If you are not yet at this stage, you need to also visualise what happens after items are done by the teams, and before they are actually delivered.
In this example we have a “Deployment Test” phase, and then we hand over to the deployment team so we have a waiting area for that. This helps a lot in this example because people start to ask questions like:
“Why are there so many items in awaiting deployment?”
“Well, if you recall we have this deployment team we need to hand over to because we don’t have direct control over the servers, if we had that we could move these waiting items much faster”
Regardless of what it looks like for you, you need to make each stage clear so that if items are not actually in production, everyone in your organisation can see that.
Seeing The Whole
Put it all together and what do you get? You get a overview of your organisation’s entire process flow, the ability to make more informed decisions and have collaborations where everyone is talking about the same thing.
Abstraction
A side benefit of this system is it allows abstraction where needed. Probably the development team has a team board that carries more specifics about each items breakdown and progress, but our entire organisation doesn’t need this information. It would merely confuse them to have that level of detail, thereby reducing our transparency.
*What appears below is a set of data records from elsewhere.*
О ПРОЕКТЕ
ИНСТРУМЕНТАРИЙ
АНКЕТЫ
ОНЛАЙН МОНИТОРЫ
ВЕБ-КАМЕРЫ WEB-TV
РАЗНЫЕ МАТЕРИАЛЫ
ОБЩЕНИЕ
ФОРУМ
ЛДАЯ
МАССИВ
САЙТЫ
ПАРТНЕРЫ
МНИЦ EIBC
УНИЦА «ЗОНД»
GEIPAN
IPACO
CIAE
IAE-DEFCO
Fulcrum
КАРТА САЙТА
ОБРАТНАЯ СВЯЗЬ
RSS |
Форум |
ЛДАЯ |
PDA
Never confuse visibility with transparency, information can be highly visible but if the person seeing it can’t interpret it, it’s not transparent.
The same of course goes for all stages here, maybe the Product Owner has a defined refinement process, maybe the deployment team does, all of that is visualised to appropriate detail here.
People and Interactions over Processes and Tools
It is very possible to setup this entire system and have no positive effect at all from it, because this is a tool to facilitate conversations - not replace it. People understand how this works because they are involved in how it’s created and used, they are present when their items are moved and elaborated. If you are using this as a way to not speak to each other then it won’t work.
Tips
- Use different colours to illustrate different inflows so they can easily be tracked throughout the process.
- If more detail is available for a specific stage, for example a teams Scrum board, include where that information can be found in this flow.
- Value ease of use over functionality when choosing a tool to do this, I use http://www.kanbanflow.com
- If you don’t know your process today, start simple and add the missing steps as you discover them.